Ada Blackjack then found herself all alone, on an island in the middle of the Chukchi Sea. She hunted and waited through all of July. In August she realized she was getting weaker and weaker. She was living on hardtack and what little tea she had managed to put aside. It was a desperate time. She is quoted as saying later, "It is hard to talk about what you feel when someone dies and you are alone."
But on August 23 the relief ship Donaldson arrived. They found no one on Wrangel Island but a hollow-eyed Ada Blackjack. The ship's crew dug a deeper grave to bury Knight. They had arrived with a band of Eskimo settlers, both men and women, with hopefully adequate supplies. The captain and crew left with Ada and the diaries left by the vanished men of the expedition.
But the Eskimos left behind on the unlucky island suffered a tragic fate, too. A year later a Soviet ship's crew came ashore, planted the red flag of the Soviets and took the Eskimo settlers off the island. Although it was a long journey home, eventually most of them reached Alaska again.

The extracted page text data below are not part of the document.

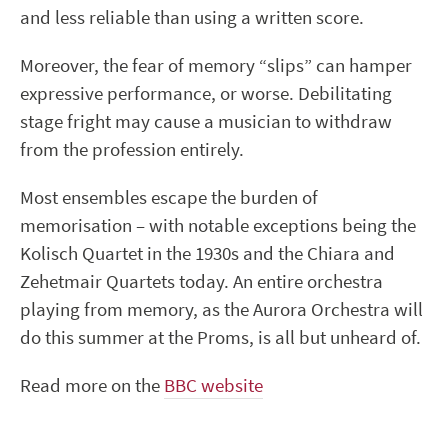
and less reliable than using a written score.
Moreover, the fear of memory “slips” can hamper
expressive performance, or worse. Debilitating
stage fright may cause a musician to withdraw
from the profession entirely.
Most ensembles escape the burden of
memorisation – with notable exceptions being the
Kolisch Quartet in the 1930s and the Chiara and
Zehetmair Quartets today. An entire orchestra
playing from memory, as the Aurora Orchestra will
do this summer at the Proms, is all but unheard of.
Read more on the
BBC website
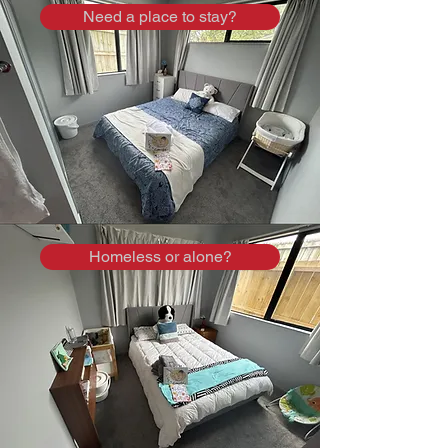
Need a place to stay?
Homeless or alone?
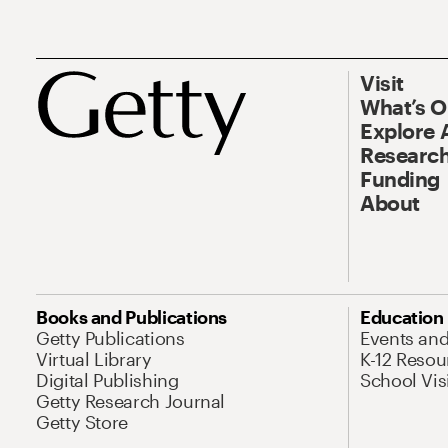
Visit
What’s 
Explore 
Research
Funding
About
Books and Publications
Education
Getty Publications
Events an
Virtual Library
K-12 Resou
Digital Publishing
School Vis
Getty Research Journal
Getty Store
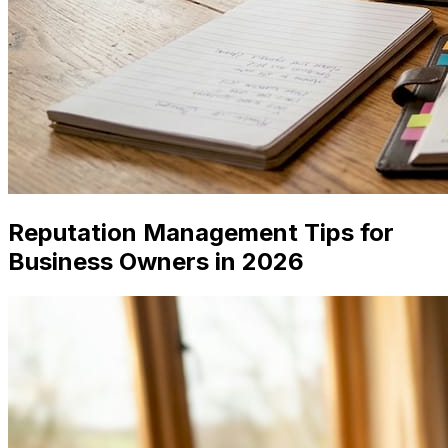
Reputation Management Tips for
Business Owners in 2026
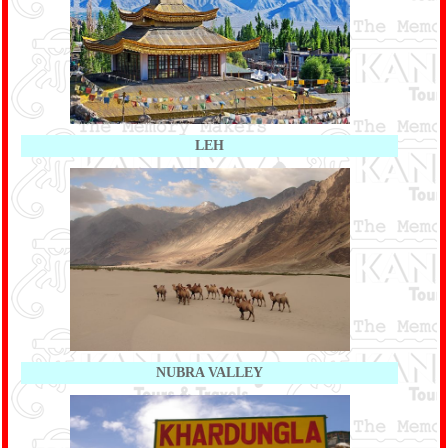
LEH
NUBRA VALLEY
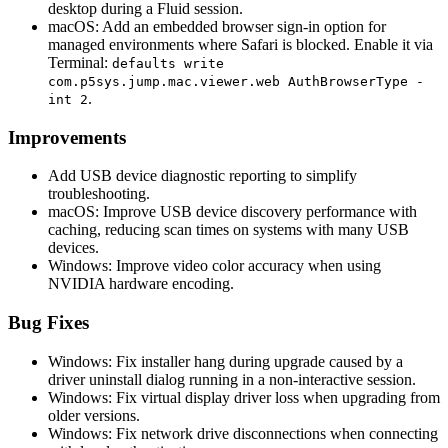
desktop during a Fluid session.
macOS: Add an embedded browser sign-in option for
managed environments where Safari is blocked. Enable it via
Terminal:
defaults write
com.p5sys.jump.mac.viewer.web AuthBrowserType -
.
int 2
Improvements
Add USB device diagnostic reporting to simplify
troubleshooting.
macOS: Improve USB device discovery performance with
caching, reducing scan times on systems with many USB
devices.
Windows: Improve video color accuracy when using
NVIDIA hardware encoding.
Bug Fixes
Windows: Fix installer hang during upgrade caused by a
driver uninstall dialog running in a non-interactive session.
Windows: Fix virtual display driver loss when upgrading from
older versions.
Windows: Fix network drive disconnections when connecting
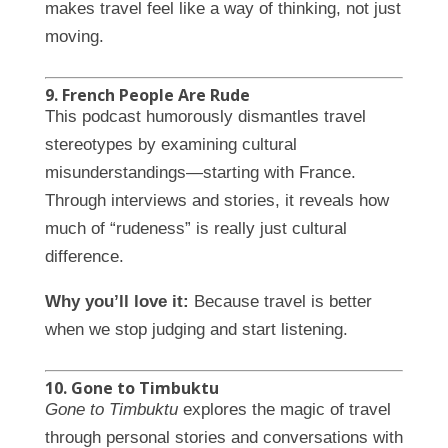
makes travel feel like a way of thinking, not just
moving.
9. French People Are Rude
This podcast humorously dismantles travel
stereotypes by examining cultural
misunderstandings—starting with France.
Through interviews and stories, it reveals how
much of “rudeness” is really just cultural
difference.
Why you’ll love it:
Because travel is better
when we stop judging and start listening.
10. Gone to Timbuktu
Gone to Timbuktu
explores the magic of travel
through personal stories and conversations with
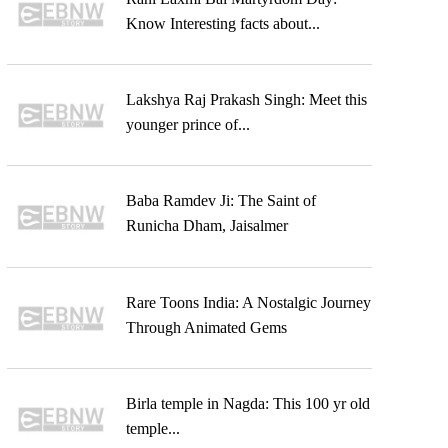
Know Interesting facts about...
Lakshya Raj Prakash Singh: Meet this
younger prince of...
Baba Ramdev Ji: The Saint of
Runicha Dham, Jaisalmer
Rare Toons India: A Nostalgic Journey
Through Animated Gems
Birla temple in Nagda: This 100 yr old
temple...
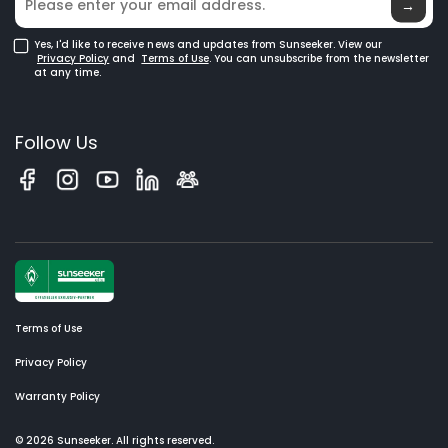
→
Yes, I'd like to receive news and updates from Sunseeker. View our
Privacy Policy
and
Terms of Use
. You can unsubscribe from the newsletter
at any time.
Follow Us
Terms of Use
Privacy Policy
Warranty Policy
© 2026 Sunseeker. All rights reserved.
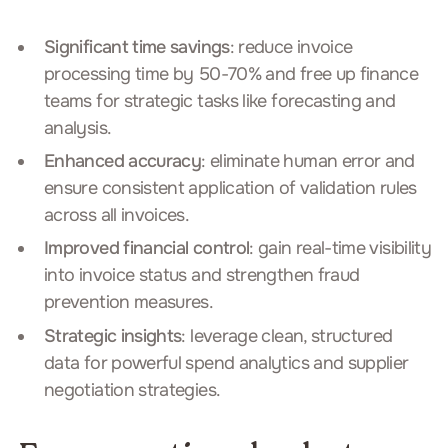
Significant time savings
: reduce invoice
processing time by 50-70% and free up finance
teams for strategic tasks like forecasting and
analysis.
Enhanced accuracy
: eliminate human error and
ensure consistent application of validation rules
across all invoices.
Improved financial control
: gain real-time visibility
into invoice status and strengthen fraud
prevention measures.
Strategic insights
: leverage clean, structured
data for powerful spend analytics and supplier
negotiation strategies.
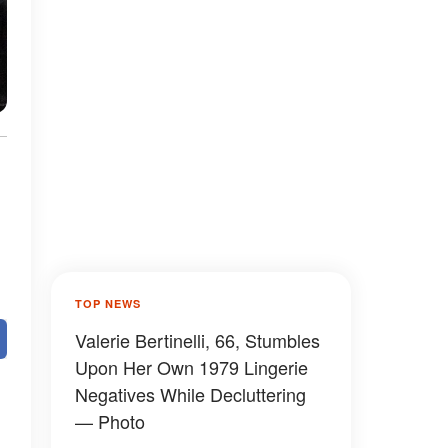
TOP NEWS
Valerie Bertinelli, 66, Stumbles
Upon Her Own 1979 Lingerie
Negatives While Decluttering
— Photo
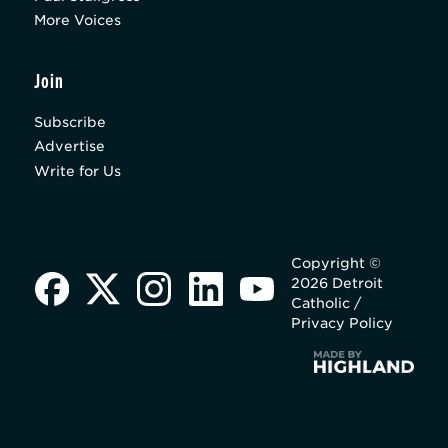
More Voices
Join
Subscribe
Advertise
Write for Us
Copyright ©
2026 Detroit
Catholic /
Privacy Policy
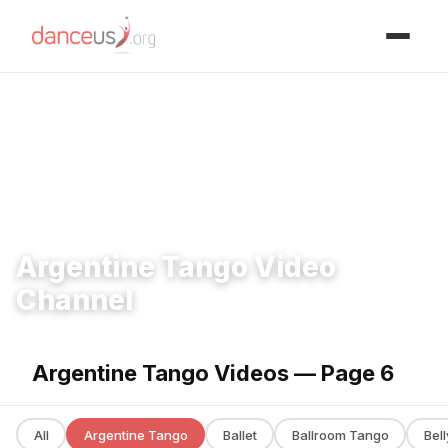
Advertisment
Home
›
Videos
›
Argentine Tango
Argentine Tango Video
Channel
Argentine Tango Videos — Page 6
All
Argentine Tango
Ballet
Ballroom Tango
Bel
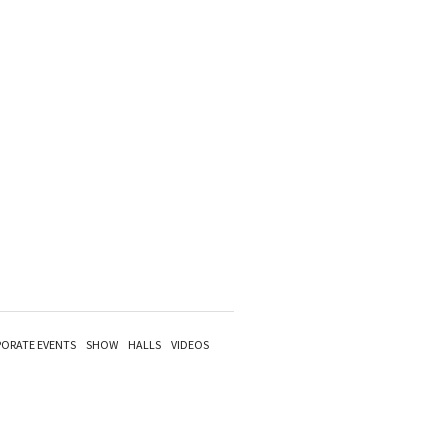
ORATE EVENTS
SHOW
HALLS
VIDEOS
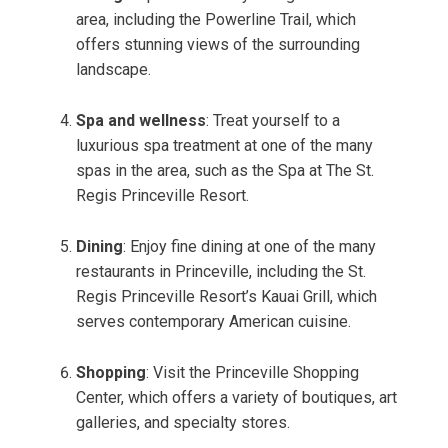
area, including the Powerline Trail, which
offers stunning views of the surrounding
landscape.
Spa and wellness
: Treat yourself to a
luxurious spa treatment at one of the many
spas in the area, such as the Spa at The St.
Regis Princeville Resort.
Dining
: Enjoy fine dining at one of the many
restaurants in Princeville, including the St.
Regis Princeville Resort’s Kauai Grill, which
serves contemporary American cuisine.
Shopping
: Visit the Princeville Shopping
Center, which offers a variety of boutiques, art
galleries, and specialty stores.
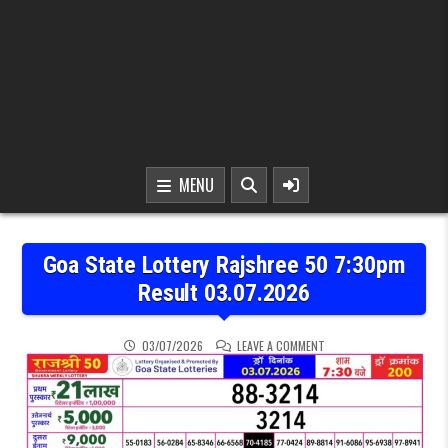
MENU
Goa State Lottery Rajshree 50 7:30pm
Result 03.07.2026
ON GOA STATE LOTTERY 
03/07/2026
LEAVE A COMMENT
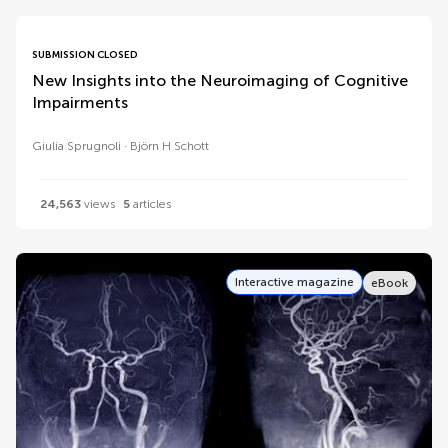
SUBMISSION CLOSED
New Insights into the Neuroimaging of Cognitive
Impairments
Giulia Sprugnoli
Björn H Schott
24,563
views
5
articles
Interactive magazine
eBook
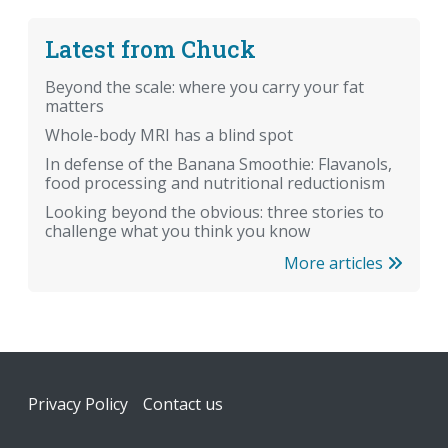
Latest from Chuck
Beyond the scale: where you carry your fat
matters
Whole-body MRI has a blind spot
In defense of the Banana Smoothie: Flavanols,
food processing and nutritional reductionism
Looking beyond the obvious: three stories to
challenge what you think you know
More articles
Footer
Privacy Policy
Contact us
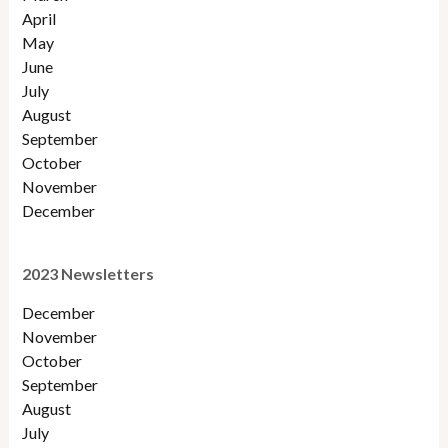
April
May
June
July
August
September
October
November
December
2023 Newsletters
December
November
October
September
August
July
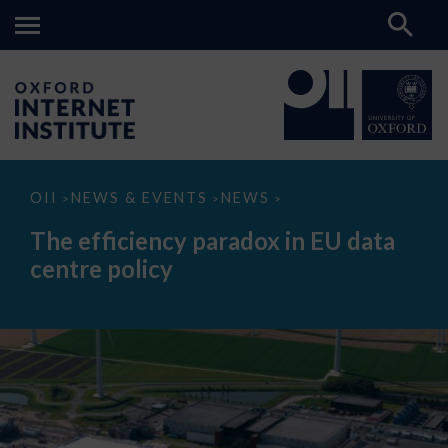
The
OII
NEWS & EVENTS
NEWS
>
>
>
efficiency
paradox
The efficiency paradox in EU data
in
EU
centre policy
data
centre
policy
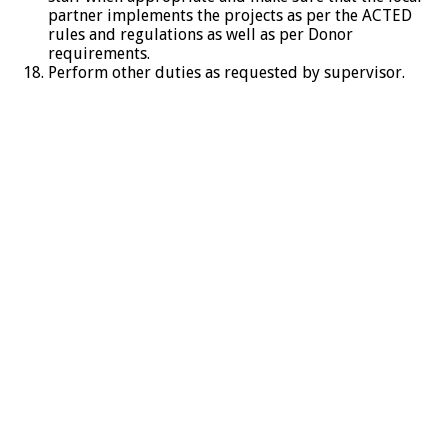
partner implements the projects as per the ACTED
rules and regulations as well as per Donor
requirements.
Perform other duties as requested by supervisor.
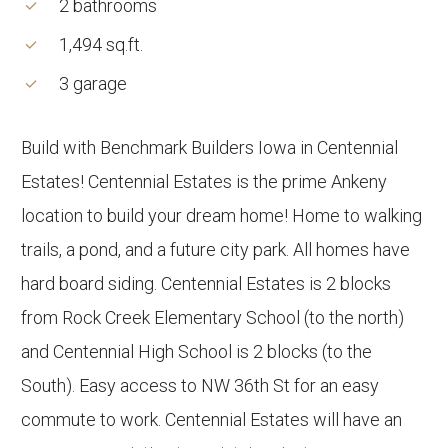
2 bathrooms
1,494 sq.ft.
3 garage
Build with Benchmark Builders Iowa in Centennial
Estates! Centennial Estates is the prime Ankeny
location to build your dream home! Home to walking
trails, a pond, and a future city park. All homes have
hard board siding. Centennial Estates is 2 blocks
from Rock Creek Elementary School (to the north)
and Centennial High School is 2 blocks (to the
South). Easy access to NW 36th St for an easy
commute to work. Centennial Estates will have an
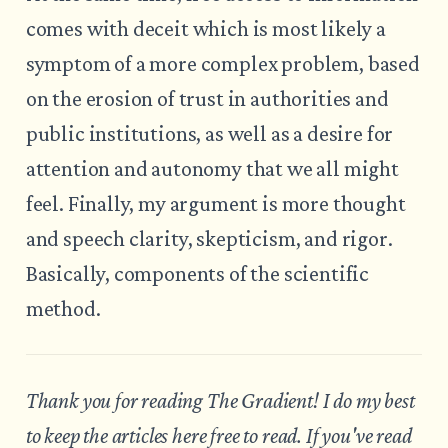
comes with deceit which is most likely a
symptom of a more complex problem, based
on the erosion of trust in authorities and
public institutions, as well as a desire for
attention and autonomy that we all might
feel. Finally, my argument is more thought
and speech clarity, skepticism, and rigor.
Basically, components of the scientific
method.
Thank you for reading The Gradient! I do my best
to keep the articles here free to read. If you've read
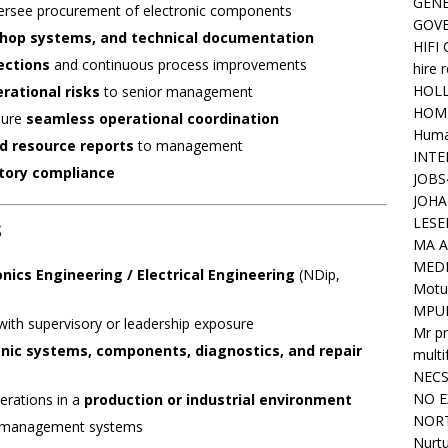
GENE
rsee procurement of electronic components
GOV
hop systems, and technical documentation
HIFI
ections
and continuous process improvements
hire 
HOLL
erational risks
to senior management
HOM
sure
seamless operational coordination
Huma
d resource reports
to management
INTE
atory compliance
JOBS
JOHA
s
LESE
MA A
MED
onics Engineering / Electrical Engineering
(NDip,
Motu
MPU
 with supervisory or leadership exposure
Mr pr
onic systems, components, diagnostics, and repair
mult
NEC
NO E
erations in a
production or industrial environment
NORT
 management systems
Nurtu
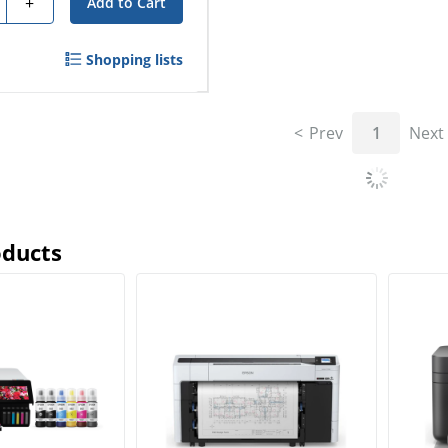
+
Add to Cart
Shopping lists
Prev
1
Next
oducts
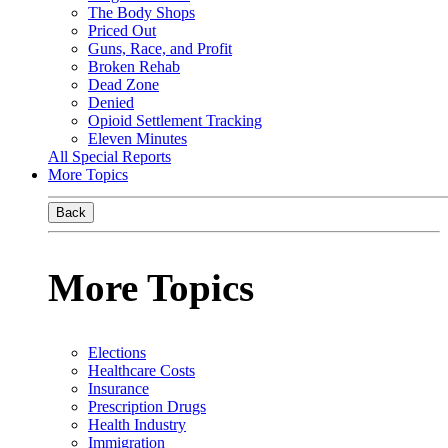
The Body Shops
Priced Out
Guns, Race, and Profit
Broken Rehab
Dead Zone
Denied
Opioid Settlement Tracking
Eleven Minutes
All Special Reports
More Topics
Back
More Topics
Elections
Healthcare Costs
Insurance
Prescription Drugs
Health Industry
Immigration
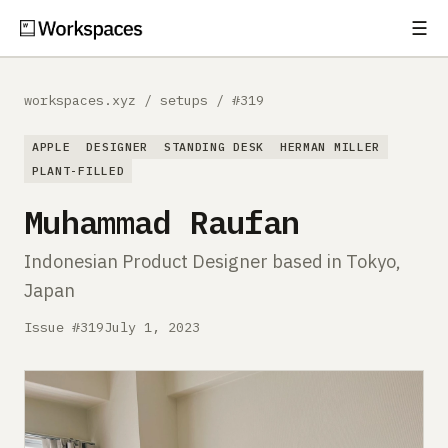
☰
Subscribe
EXPLORE
workspaces.xyz
/
setups
/
#319
Setups
APPLE
DESIGNER
STANDING DESK
HERMAN MILLER
Guides
PLANT-FILLED
Muhammad Raufan
Gear
Indonesian Product Designer based in Tokyo,
Comparisons
Japan
Free Gear Report
Issue #319
July 1, 2023
MORE
About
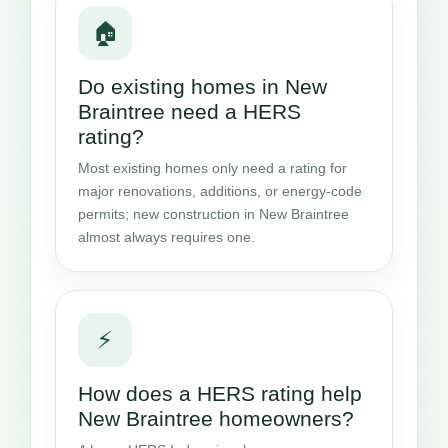
🏠
Do existing homes in New
Braintree need a HERS
rating?
Most existing homes only need a rating for
major renovations, additions, or energy-code
permits; new construction in New Braintree
almost always requires one.
⚡
How does a HERS rating help
New Braintree homeowners?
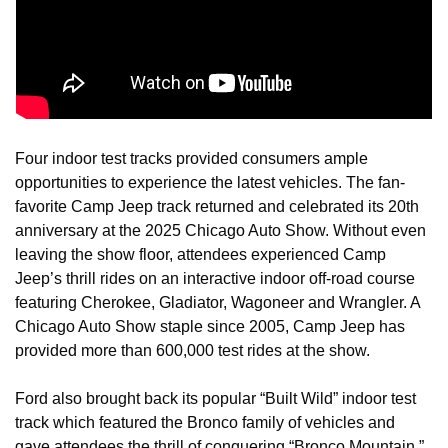
Four indoor test tracks provided consumers ample 
opportunities to experience the latest vehicles. The fan-
favorite Camp Jeep track returned and celebrated its 20th 
anniversary at the 2025 Chicago Auto Show. Without even 
leaving the show floor, attendees experienced Camp 
Jeep’s thrill rides on an interactive indoor off-road course 
featuring Cherokee, Gladiator, Wagoneer and Wrangler. A 
Chicago Auto Show staple since 2005, Camp Jeep has 
provided more than 600,000 test rides at the show.
Ford also brought back its popular “Built Wild” indoor test 
track which featured the Bronco family of vehicles and 
gave attendees the thrill of conquering “Bronco Mountain,” 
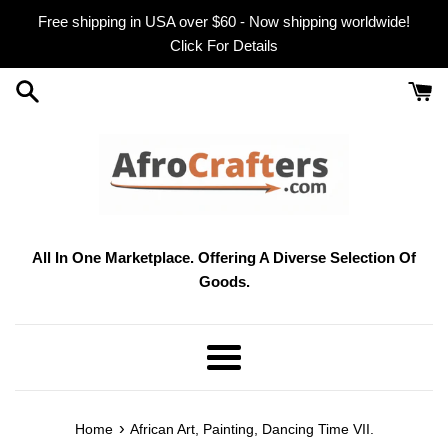
Skip
Free shipping in USA over $60 - Now shipping worldwide!
to
Click For Details
content
All In One Marketplace. Offering A Diverse Selection Of
Goods.
Menu
›
Home
African Art, Painting, Dancing Time VII.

On reaching Nome, Ada Blackjack took her son out of the hospital and traveled with him to Seattle, to California and later back to Alaska. In Alaska she married a man named Johnson and bore another son. She named him Billy. Eventually she divorced her husband and she and the boys returned to Nome. Billy cared for Bennett even after Ada became ill.
On May 29, 1983, Ada Blackjack Johnson died in the Palmer Pioneers Home and was buried at Anchorage Memorial Park Cemetery. She was 85. Of the early-century adventurers, that courageous little Eskimo woman was the one who survived them all. On her grave are the words, "The Heroine of Wrangel Island."
Information from various Internet sources and via a personal interview with Ada Blackjack by Seattle Times Reporter Stanton Patty in 1972. My thanks to Mr. Patty.